Going through the object containing all hooks quickly gets tedious though. This is where the shim comes into play. It checks if a handler actually exists, returns null if it does not exist, and executes the corresponding handler if it does. The final function is quite short and we can model certain hooks as only allowing one handler.

type SingleEl<T> = T extends [infer U] ? U : never;

function entryPointOne<T extends keyof Hooks>(hook: T, ...args: Parameters<SingleEl<Hooks[T]>>):
    ReturnType<SingleEl<Hooks[T]>> | null {
    if (!(hook in compiledHooks) || !compiledHooks[hook].length) {
        return null;
    }

    const [hookFn] = compiledHooks[hook] as Hooks[T];
    return hookFn.call(null, ...args);
}

The only part that's left is calling into the shim in desired places. Proper types make this very pleasant to use and the resulting changes are small.
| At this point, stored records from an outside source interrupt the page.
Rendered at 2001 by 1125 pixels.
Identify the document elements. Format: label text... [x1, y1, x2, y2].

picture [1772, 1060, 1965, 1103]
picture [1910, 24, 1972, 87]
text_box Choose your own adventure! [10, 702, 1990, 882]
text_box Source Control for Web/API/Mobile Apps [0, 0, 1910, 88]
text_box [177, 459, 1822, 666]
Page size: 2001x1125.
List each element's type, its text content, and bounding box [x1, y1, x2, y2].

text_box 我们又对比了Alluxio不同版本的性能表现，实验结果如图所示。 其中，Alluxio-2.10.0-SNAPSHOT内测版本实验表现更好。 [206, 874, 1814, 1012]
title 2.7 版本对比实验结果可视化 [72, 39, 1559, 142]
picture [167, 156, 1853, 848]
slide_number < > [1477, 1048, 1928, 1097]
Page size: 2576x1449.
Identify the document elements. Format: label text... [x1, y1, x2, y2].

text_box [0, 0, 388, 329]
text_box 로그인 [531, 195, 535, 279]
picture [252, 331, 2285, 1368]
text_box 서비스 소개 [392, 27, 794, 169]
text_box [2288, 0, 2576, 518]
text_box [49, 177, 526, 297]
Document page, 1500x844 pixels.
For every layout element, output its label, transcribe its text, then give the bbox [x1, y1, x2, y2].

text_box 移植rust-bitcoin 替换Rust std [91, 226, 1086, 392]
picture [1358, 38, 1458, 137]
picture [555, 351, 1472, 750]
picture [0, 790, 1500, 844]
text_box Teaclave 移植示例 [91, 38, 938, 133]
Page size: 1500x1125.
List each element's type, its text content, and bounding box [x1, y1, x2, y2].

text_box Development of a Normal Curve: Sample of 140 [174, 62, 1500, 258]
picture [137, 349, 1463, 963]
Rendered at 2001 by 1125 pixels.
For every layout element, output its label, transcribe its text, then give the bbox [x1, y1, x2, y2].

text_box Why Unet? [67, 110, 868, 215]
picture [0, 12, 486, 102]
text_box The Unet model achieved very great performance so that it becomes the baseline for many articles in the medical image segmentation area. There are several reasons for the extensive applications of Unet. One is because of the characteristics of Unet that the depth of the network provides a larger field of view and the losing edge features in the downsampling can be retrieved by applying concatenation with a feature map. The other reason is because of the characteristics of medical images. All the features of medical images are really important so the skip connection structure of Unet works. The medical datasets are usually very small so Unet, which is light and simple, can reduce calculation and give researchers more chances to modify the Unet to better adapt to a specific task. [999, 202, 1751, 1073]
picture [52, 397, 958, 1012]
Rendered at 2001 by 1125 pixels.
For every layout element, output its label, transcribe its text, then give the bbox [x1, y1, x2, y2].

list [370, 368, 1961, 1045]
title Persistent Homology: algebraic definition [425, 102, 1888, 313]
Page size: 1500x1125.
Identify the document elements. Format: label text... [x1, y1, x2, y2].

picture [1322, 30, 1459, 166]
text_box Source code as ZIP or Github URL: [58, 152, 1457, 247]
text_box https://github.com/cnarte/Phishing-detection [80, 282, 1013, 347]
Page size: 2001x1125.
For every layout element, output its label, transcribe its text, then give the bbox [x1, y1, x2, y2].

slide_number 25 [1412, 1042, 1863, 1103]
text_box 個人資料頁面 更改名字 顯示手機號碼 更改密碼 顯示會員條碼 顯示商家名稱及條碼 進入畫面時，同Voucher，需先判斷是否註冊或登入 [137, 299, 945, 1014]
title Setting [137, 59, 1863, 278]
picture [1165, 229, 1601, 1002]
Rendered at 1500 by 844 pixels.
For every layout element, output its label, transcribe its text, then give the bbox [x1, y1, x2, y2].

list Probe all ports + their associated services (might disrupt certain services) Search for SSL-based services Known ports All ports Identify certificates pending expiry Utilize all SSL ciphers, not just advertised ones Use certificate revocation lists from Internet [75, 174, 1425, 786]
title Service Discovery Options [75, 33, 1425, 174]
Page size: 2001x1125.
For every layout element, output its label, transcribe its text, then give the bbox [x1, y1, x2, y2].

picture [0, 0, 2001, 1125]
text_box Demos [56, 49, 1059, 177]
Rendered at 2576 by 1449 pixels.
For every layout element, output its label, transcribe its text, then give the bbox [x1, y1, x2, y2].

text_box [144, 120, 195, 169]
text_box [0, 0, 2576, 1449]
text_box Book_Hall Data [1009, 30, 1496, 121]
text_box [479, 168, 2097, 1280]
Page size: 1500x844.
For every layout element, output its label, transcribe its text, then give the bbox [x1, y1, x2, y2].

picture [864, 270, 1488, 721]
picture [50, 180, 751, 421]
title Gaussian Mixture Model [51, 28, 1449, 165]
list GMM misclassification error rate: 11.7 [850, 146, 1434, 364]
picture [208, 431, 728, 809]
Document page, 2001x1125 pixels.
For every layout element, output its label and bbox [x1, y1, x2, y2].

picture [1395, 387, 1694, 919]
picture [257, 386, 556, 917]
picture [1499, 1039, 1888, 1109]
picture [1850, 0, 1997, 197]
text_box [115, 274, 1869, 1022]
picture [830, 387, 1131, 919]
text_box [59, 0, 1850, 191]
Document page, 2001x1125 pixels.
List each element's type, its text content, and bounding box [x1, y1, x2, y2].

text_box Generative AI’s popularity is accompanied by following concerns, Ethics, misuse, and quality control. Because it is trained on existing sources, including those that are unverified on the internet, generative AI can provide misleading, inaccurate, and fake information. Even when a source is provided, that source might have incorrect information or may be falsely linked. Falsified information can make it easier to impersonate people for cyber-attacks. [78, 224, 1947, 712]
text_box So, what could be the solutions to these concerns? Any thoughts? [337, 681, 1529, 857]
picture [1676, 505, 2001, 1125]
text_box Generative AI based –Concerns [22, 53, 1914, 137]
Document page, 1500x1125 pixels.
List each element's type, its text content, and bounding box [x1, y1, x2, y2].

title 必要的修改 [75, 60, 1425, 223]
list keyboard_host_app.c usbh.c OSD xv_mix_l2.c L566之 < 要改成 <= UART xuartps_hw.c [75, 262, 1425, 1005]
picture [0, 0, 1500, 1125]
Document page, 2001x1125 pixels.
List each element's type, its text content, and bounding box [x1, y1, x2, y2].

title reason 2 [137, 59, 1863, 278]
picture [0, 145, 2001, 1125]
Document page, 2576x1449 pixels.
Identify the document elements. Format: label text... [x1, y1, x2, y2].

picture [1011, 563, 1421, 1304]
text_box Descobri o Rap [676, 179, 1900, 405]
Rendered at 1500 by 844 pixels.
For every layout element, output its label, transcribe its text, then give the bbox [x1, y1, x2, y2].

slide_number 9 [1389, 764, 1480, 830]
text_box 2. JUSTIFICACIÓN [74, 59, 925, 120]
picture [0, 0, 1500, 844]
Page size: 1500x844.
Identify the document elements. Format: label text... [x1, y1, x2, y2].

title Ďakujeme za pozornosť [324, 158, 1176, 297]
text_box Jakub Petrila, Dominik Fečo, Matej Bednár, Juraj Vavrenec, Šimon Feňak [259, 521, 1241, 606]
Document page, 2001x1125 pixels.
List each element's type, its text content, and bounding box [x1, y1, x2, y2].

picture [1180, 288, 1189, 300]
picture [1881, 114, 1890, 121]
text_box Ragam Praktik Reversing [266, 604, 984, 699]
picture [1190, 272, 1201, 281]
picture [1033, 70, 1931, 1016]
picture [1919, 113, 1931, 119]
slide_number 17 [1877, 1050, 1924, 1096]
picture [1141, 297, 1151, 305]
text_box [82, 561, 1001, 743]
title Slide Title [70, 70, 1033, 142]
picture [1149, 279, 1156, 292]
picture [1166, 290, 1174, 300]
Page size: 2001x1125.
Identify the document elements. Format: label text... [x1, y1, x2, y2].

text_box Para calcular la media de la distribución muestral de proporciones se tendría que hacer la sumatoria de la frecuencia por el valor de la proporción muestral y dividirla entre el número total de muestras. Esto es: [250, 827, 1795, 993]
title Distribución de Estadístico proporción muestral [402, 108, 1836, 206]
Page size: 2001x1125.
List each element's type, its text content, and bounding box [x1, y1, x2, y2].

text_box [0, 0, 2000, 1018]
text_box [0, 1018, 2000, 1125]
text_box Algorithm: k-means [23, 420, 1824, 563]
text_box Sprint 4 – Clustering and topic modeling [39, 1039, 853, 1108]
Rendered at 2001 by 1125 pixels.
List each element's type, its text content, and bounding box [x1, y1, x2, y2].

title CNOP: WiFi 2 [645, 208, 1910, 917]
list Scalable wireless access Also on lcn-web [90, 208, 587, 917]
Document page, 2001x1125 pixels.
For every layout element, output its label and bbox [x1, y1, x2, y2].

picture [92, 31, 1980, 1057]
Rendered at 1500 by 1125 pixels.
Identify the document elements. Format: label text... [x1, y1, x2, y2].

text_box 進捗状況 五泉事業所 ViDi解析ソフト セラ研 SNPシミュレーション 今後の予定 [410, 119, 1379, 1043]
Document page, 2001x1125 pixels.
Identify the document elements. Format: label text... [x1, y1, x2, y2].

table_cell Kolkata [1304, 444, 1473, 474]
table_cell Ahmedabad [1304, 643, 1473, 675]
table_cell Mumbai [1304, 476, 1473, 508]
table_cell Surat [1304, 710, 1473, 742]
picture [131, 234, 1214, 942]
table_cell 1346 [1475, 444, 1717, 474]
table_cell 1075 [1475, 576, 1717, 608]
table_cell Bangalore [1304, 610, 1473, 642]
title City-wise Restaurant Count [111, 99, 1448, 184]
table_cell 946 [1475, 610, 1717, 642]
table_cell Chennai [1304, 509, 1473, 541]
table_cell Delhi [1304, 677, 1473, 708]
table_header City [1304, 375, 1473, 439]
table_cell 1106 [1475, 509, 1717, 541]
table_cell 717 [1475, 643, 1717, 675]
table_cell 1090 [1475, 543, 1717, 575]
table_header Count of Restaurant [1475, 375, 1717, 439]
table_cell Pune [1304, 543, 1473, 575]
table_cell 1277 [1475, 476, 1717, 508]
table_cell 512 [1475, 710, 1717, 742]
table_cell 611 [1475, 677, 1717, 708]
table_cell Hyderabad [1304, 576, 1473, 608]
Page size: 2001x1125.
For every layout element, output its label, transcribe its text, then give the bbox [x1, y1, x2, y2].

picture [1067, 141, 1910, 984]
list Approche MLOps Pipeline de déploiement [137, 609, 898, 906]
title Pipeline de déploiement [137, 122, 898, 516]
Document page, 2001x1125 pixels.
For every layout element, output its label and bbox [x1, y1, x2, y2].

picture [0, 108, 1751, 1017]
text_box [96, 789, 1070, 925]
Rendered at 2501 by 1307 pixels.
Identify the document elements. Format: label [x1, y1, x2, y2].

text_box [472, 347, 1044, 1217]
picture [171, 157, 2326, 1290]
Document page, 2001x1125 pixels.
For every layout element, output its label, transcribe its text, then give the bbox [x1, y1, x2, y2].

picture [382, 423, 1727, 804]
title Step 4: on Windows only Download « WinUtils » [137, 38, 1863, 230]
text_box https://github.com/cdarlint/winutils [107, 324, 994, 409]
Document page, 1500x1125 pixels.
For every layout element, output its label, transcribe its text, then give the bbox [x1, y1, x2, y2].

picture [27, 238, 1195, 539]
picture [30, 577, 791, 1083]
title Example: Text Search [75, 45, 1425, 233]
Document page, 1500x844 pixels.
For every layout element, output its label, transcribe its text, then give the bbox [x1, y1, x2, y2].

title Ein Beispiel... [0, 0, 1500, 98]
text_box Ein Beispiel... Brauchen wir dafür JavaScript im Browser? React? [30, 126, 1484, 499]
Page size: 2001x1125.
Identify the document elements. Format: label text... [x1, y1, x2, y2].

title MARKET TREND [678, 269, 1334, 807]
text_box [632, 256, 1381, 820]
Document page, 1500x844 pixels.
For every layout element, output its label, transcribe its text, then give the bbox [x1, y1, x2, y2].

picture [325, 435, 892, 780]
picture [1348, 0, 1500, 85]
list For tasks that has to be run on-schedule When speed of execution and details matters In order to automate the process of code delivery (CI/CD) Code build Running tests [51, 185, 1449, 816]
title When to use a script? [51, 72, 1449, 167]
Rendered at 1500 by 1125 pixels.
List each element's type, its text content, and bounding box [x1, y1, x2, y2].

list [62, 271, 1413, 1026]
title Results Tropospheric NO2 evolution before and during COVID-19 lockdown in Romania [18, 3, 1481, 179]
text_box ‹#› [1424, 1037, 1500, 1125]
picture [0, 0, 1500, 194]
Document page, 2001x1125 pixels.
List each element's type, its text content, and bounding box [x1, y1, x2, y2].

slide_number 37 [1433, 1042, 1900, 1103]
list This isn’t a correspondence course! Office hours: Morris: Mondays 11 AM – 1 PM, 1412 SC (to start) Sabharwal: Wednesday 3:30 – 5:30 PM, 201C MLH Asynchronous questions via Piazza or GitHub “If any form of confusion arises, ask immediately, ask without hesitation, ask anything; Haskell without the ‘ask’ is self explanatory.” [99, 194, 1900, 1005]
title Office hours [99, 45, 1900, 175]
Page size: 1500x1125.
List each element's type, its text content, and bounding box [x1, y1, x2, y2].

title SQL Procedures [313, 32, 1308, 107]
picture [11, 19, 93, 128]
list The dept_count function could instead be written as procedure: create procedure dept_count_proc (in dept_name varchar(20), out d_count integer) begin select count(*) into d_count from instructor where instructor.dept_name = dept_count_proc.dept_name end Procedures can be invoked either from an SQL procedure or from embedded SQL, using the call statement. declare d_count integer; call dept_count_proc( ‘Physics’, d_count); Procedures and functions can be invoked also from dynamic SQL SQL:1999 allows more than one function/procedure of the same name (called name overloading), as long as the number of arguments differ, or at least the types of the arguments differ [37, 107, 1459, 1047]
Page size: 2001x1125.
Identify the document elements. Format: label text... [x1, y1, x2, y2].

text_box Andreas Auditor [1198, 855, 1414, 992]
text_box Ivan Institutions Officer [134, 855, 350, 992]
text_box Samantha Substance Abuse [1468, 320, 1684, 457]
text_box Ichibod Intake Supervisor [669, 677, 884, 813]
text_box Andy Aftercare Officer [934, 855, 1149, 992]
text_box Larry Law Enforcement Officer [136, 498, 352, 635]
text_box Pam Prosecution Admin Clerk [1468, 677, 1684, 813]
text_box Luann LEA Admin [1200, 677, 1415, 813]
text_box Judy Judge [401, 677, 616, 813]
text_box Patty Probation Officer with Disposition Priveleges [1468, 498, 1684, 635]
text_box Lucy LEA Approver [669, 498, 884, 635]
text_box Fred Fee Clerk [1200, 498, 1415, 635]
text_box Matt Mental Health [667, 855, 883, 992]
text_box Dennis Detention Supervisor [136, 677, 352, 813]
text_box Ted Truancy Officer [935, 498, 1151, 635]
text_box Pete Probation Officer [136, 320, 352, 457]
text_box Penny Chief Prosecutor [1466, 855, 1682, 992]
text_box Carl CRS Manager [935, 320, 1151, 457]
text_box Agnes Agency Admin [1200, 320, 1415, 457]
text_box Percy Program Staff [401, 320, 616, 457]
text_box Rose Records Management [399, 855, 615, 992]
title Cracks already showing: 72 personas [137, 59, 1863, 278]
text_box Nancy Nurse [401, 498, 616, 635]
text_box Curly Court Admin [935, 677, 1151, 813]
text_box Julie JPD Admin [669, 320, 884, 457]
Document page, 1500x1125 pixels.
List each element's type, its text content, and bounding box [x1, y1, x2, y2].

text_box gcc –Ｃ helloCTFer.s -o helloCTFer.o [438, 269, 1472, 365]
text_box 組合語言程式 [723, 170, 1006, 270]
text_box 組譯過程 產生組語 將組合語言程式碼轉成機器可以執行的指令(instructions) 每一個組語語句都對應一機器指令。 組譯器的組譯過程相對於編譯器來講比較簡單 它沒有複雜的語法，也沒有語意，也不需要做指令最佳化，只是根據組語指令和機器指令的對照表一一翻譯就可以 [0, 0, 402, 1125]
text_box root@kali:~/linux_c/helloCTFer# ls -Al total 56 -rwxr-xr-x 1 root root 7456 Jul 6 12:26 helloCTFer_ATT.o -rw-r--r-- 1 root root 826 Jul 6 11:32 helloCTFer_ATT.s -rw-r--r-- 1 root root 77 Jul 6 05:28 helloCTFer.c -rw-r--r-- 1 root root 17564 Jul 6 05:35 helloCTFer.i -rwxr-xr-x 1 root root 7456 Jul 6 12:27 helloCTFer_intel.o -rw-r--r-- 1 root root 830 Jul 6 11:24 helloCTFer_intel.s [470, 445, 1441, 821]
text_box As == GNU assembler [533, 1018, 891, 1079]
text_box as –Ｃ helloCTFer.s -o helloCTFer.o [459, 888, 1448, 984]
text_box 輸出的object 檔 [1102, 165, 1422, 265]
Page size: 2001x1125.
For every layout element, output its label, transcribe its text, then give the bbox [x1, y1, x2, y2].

It works surprisingly well and requires little to no modifications of the web server.

Also, since the hooks are in the data directory, they can be backed up with all the other dynamic data on this website. The disadvantage is that modifications require us to keep the original project, otherwise we are stuck with an opaque blob that cannot be reproduced.

My two cents

I believe plugin systems driven by demand are much easier to work on, because it is very difficult to tell what should be scriptable before the project even exists. Designing a modular-first system often leads to unnecessary abstraction and developer burnout.

However, any sufficiently old system turns into spaghetti and adding plugin support to an ossified protocol quickly becomes a cat-and-mouse game of keeping the existing codebase and API working.

Hooks provide a compromise between modularity and stability. They can also be opaque and allow exposing private parts of an API without making everything public.